Politheisme tidak memberikan kepuasan terhadap kaum cendekiawan. Oleh karena


itu, dari dewa-dewa yang diakui, diadakan seleksi, karena tidak mungkin memiliki kekuatan
yang sama. Lama-kelamaan, kepercayaan manusia meningkat menjadi lebih definitif
(tertentu). Satu bangsa hanya mengakui Tuhan (ilaah) bangsa lain. Kepercayaan satu Tuhan
untuk satu bangsa disebut Henotheime.
e. Monotheisme

Kepercayaan Henotheisme melangkah menuju kepercayaan Monotheisme. Dalam


kepercayaan Monotheisme hanya mempercayai satu Tuhan untuk seluruh bangsa. Bentuk
Monotheisme ditinjau dari filsafat Ketuhanan terbagi menjadi tiga paham: deisme,
pantheisme, dan theisme.

i. Deisme : faham yang pada prinsipnya meyakini Tuhan yang tunggal itu transenden,
yakni setelah penciptaan Tuhan tidak lagi terlibat dalam ciptaannya.

ii. Pantheisme : Faham yang pada prinsipnya Tuhan yang tunggal itu imanen, yakni
Tuhan menampakkan diri dalam berbagai peristiwa alam.

iii. Theisme : titik tengah antara Deisme dan Pantheisme. Theisme ialah faham ketuhanan
yang pada prinsipnya Tuhan yang tunggal itu transenden, mengatasi semesta kenyataan,
tetapi dalam transendensinya itu Tuhan selalu terlibat dengan alam semesta ciptaannya.

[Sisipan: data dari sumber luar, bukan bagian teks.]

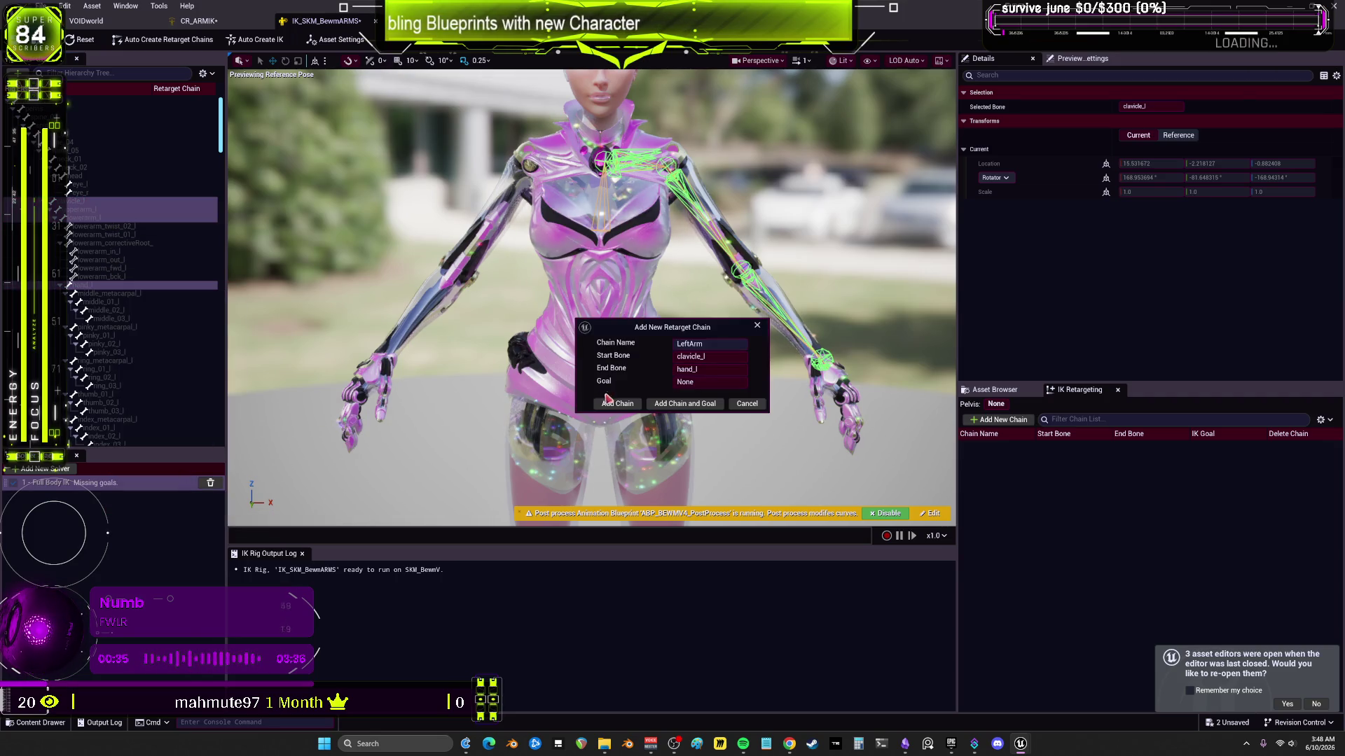
click(683, 404)
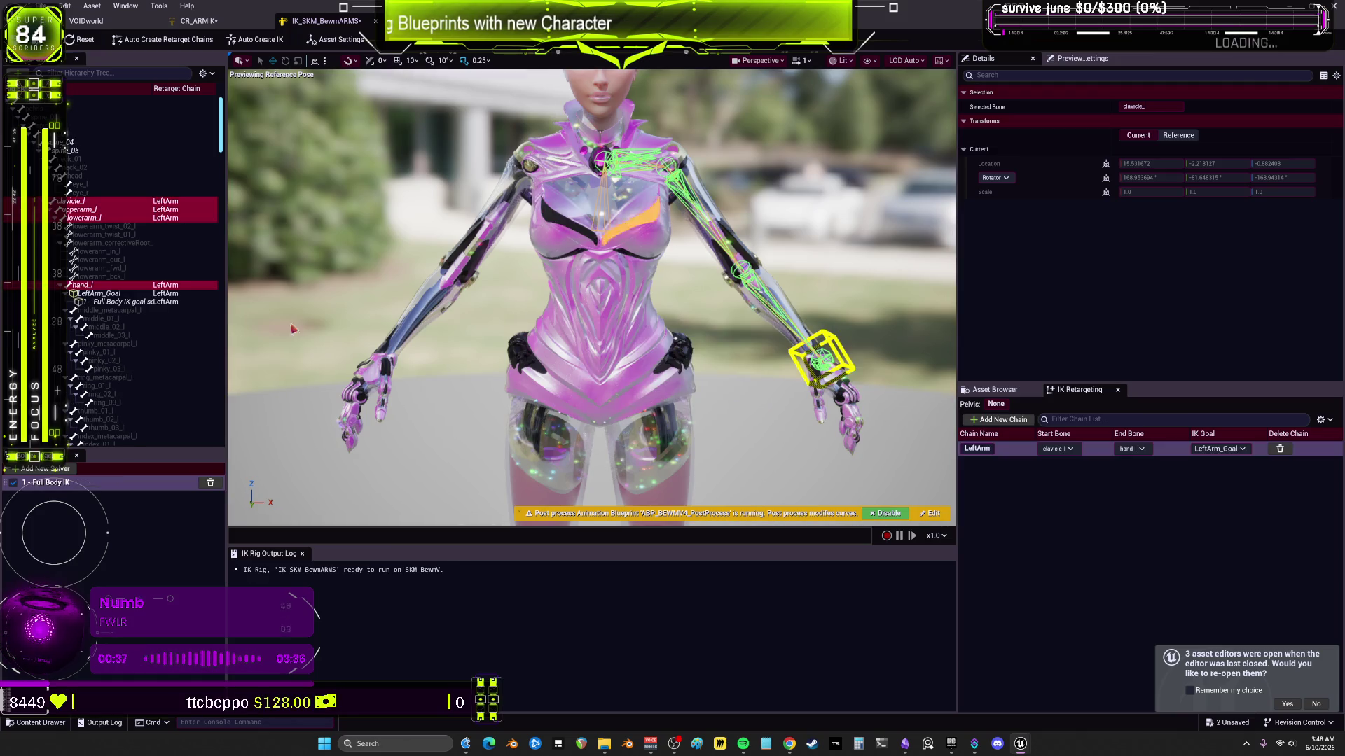
scroll(130, 329, down, 10)
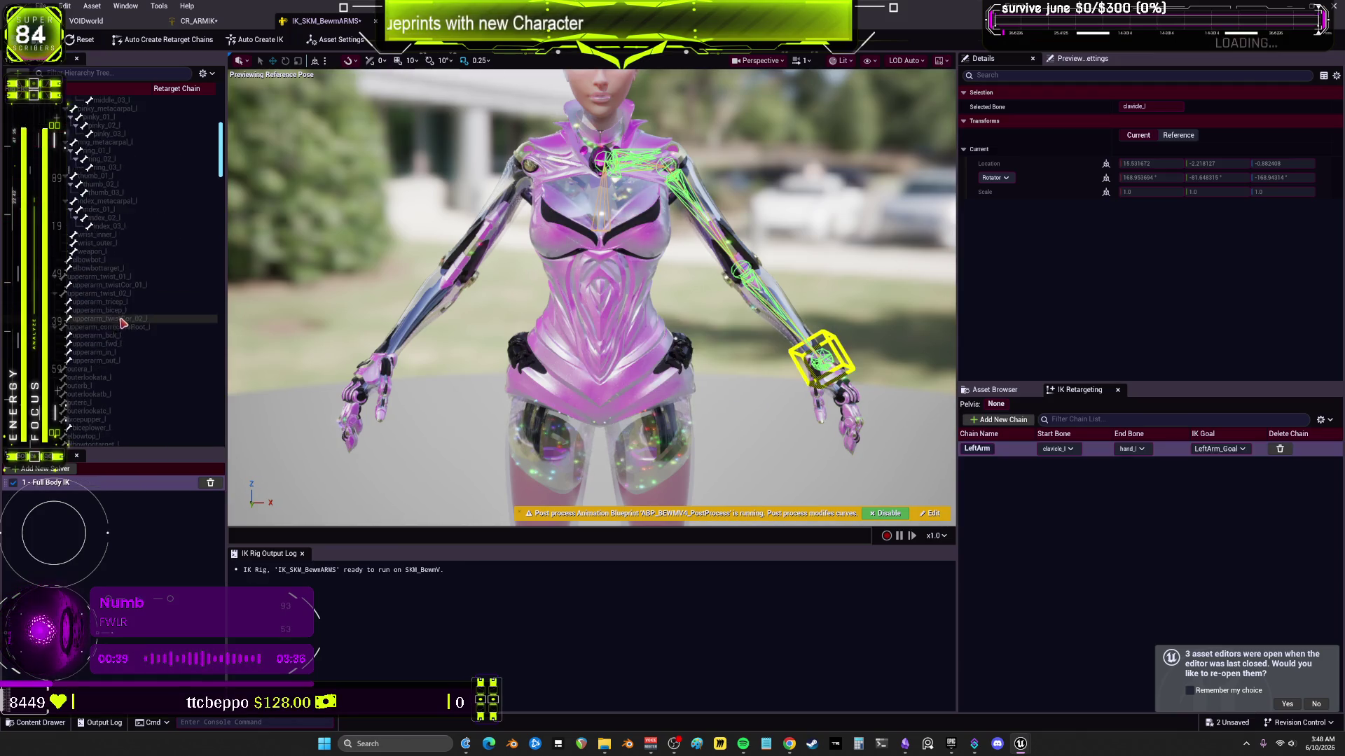
scroll(131, 329, down, 5)
click(98, 285)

Seiring berkembangnya ilmu pengetahuan, Deisme berkembang menjadi naturalisme


yaitu paham bahwa Tuhan bersifat transenden, tidak terlibat dalam ciptaan dan alam pun
tidak berhajad pada Tuhan. Maka, alam ini berdiri sendiri, sempurna, dan berproses menurut
hukum-hukum alam itu sendiri. Sebab adanya faham naturalisme, muncullah faham Atheisme
yang menganggap bahwa Tuhan itu tidak ada.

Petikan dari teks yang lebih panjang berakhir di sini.